Dozens of people around me look so happy. Yes, they are. That’s good. I am, too.
This is going to be random, so bear with me if you are still interested in reading.
I listen. I do. I understand most of the time and I try my best to stay longer; reading between the lines or even beyond those. So, whenever people around me start to share, I keep quiet or give a couple of short responses to let them know that I’m still with them. Not simply nodding in approval with those wandering all over the place. They don’t look for someone to butt in after every statement. They want ears to hear their thoughts, arms to grab them for a long hug or even just another being willing to spend some time with them.
This is a common and proper courtesy to give to anyone who wants to share their feelings. How I wish I also get the same from new friends I meet.
Nowadays, I’m not sure why almost everyone around starts to have their unbearable troubles with relationships, love, emotions, commitment, and the likes. It’s okay to think about these things at times, it’s just that I’m being “exposed” to so many of these for weeks now. IT’S DRAINING.

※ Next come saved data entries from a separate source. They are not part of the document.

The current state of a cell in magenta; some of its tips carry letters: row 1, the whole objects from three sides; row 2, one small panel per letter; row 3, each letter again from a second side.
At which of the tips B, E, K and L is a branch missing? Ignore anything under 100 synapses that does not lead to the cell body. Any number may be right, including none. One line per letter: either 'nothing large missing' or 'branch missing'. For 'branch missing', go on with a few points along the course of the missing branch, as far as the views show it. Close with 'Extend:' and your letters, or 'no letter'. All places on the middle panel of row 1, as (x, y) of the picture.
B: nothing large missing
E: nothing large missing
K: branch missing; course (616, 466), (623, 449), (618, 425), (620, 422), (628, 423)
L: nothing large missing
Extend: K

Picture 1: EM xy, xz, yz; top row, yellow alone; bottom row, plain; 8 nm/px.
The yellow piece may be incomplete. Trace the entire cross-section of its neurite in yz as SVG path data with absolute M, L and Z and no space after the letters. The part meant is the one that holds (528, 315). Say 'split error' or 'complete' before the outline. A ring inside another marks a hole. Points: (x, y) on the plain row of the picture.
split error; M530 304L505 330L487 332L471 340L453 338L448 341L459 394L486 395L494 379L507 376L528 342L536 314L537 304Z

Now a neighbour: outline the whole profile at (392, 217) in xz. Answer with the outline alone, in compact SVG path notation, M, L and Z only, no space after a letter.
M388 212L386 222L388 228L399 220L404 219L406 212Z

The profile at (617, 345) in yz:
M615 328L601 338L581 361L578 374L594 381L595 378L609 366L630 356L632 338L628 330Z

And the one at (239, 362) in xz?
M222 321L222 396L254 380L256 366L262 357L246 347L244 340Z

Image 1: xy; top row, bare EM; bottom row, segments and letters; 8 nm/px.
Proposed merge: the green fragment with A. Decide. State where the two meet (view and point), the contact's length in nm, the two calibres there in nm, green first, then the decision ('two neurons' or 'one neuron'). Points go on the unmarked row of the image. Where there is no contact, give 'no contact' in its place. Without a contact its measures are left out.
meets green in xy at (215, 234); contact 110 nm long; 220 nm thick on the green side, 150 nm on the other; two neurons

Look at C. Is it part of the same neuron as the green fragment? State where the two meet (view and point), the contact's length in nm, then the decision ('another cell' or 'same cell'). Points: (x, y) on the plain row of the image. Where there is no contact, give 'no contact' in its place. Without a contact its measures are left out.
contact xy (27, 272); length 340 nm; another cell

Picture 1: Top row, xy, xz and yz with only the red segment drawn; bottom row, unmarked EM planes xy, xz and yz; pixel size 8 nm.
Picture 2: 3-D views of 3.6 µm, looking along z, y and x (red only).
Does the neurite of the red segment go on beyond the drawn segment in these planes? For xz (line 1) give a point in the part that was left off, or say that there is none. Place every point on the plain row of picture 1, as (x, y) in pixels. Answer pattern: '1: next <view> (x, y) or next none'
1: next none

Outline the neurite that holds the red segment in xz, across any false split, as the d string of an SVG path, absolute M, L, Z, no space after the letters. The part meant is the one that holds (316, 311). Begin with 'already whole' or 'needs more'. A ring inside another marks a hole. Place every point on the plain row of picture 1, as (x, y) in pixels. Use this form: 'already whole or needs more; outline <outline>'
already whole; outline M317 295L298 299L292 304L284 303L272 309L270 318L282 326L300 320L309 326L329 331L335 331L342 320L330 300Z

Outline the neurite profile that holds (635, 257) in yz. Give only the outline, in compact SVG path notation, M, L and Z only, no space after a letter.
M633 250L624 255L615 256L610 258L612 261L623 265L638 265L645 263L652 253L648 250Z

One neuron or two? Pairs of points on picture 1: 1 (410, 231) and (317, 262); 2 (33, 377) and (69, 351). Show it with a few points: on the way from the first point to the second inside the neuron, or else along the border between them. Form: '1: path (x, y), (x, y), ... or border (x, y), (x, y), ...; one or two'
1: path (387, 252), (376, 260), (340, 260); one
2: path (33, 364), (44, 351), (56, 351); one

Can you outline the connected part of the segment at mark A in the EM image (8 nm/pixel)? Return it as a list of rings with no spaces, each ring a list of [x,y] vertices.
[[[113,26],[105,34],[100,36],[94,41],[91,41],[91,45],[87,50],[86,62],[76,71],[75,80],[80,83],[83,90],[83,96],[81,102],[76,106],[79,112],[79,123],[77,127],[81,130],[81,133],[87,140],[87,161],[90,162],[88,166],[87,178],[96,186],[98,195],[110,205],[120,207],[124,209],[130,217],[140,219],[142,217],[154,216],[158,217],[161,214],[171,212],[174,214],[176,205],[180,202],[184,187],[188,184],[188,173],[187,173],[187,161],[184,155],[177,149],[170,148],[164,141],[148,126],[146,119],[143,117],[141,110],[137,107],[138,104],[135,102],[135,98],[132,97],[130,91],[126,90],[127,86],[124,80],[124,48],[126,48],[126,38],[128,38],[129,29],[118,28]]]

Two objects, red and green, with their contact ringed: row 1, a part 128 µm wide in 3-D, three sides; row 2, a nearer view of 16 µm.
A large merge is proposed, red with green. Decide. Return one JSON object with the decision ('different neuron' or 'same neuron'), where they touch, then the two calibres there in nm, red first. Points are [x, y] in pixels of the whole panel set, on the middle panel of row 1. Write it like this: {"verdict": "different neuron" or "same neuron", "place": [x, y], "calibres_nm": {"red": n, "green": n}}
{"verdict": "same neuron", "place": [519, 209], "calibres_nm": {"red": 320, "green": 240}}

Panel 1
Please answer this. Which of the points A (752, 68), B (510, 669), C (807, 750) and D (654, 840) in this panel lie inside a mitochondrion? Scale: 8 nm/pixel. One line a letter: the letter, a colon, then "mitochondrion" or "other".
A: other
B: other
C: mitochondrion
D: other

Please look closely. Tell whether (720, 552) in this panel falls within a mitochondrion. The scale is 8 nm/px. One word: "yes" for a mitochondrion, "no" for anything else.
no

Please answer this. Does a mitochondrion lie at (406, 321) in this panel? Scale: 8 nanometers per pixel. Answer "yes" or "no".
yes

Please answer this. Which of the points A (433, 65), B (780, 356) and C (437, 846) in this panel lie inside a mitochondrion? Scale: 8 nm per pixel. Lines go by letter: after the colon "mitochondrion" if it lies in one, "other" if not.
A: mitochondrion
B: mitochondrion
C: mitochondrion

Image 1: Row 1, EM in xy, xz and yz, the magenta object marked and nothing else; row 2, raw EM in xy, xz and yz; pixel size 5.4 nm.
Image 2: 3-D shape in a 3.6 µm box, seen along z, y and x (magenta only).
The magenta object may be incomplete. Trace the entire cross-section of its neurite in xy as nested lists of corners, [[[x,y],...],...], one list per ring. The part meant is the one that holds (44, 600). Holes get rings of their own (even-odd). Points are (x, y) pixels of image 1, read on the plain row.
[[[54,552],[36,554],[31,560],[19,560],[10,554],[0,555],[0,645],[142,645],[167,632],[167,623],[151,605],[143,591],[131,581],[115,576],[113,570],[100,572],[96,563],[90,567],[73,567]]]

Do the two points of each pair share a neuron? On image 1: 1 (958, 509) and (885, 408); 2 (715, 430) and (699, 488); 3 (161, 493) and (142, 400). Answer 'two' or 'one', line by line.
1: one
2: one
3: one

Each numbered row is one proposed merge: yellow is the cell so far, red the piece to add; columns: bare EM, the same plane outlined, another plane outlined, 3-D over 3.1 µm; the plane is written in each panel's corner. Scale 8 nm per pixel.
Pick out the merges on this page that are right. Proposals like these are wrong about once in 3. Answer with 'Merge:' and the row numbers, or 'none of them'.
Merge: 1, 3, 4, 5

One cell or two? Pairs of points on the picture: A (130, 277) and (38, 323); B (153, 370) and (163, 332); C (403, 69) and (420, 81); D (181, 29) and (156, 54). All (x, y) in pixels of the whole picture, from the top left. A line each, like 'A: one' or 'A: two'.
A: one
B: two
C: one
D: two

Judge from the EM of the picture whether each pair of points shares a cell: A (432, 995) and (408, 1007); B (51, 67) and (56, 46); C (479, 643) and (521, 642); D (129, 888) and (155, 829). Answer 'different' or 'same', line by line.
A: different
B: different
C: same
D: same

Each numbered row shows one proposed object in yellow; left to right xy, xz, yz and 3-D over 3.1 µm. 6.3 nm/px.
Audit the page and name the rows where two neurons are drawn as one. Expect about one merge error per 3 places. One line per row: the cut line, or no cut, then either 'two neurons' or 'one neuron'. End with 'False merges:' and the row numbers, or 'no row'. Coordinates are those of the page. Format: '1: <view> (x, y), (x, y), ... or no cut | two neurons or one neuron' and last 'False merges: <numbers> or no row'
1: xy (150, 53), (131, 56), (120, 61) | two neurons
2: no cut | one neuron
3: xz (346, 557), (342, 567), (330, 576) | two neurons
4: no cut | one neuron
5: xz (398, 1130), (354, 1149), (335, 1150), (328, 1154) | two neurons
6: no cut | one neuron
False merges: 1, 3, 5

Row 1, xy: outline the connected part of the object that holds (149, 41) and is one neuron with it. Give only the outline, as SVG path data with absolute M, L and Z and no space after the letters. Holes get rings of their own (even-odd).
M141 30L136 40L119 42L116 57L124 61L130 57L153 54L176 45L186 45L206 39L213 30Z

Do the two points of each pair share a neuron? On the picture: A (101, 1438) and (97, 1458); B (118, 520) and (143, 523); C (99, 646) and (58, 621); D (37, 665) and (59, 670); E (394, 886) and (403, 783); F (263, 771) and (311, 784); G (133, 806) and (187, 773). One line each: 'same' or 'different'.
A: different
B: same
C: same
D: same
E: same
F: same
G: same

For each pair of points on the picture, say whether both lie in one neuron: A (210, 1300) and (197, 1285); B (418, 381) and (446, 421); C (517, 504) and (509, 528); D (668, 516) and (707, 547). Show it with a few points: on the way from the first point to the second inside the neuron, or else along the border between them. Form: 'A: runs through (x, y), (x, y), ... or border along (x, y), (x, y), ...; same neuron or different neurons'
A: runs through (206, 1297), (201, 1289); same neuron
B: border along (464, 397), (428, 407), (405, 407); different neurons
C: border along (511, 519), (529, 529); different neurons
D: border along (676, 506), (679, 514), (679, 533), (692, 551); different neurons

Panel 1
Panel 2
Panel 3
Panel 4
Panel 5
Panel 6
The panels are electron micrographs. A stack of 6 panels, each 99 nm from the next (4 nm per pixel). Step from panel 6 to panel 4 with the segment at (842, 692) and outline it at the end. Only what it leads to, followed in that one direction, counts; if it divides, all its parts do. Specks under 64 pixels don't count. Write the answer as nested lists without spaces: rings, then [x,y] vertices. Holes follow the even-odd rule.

Though the situation may sound dreary already, there’s still something worse. I get to share my own “love concerns.” This is where things don’t seem too well on my part.
When people get surprised, they talk A LOT. We (yes, including myself) tend to overreact to situations/events/experiences that seem unusual based on our own “standards” because we try to find the meaning behind those scenarios. So, it’s no surprise that people who hear me share about my SSB (single since birth) status freak out most of the time. Some are better in hiding their surprise while others, not so much. Honestly, that’s not bad but when they end up giving me lectures, love advice, not believing a word I say or even frankly asking me questions like Anong problema sa iyo? (What’s wrong with you?). Damn! Those words sting.
At the end of the conversation, the problem of being single is undoubtedly part of my actions or even simply of my being.
I smile and stay as polite as I could be, but when I remember those moments, it hurts. I have my own insecurities, flaws, mistakes, and other worries to carry on my shoulders. I may look so jolly most of the time and shrug those comments off, but how I hope that people can become more sensitive.
Looking intimidating, being strong, trying to be outspoken, staying in touch with friends… Since when did these traits become a negative characteristic of a person? Though, intimidating isn’t that much of a friendly impression. Still, I don’t think that I’m strange. Everyone is strange depending on each individual standard. I can be random, chatty, and importunate, but I know my boundaries. This doesn’t mean that being in a relationship is …
I think this is going to be a long rant, so will keep some for intimate talks with friends. Just wanted to put some of my thoughts for a while, online. In public.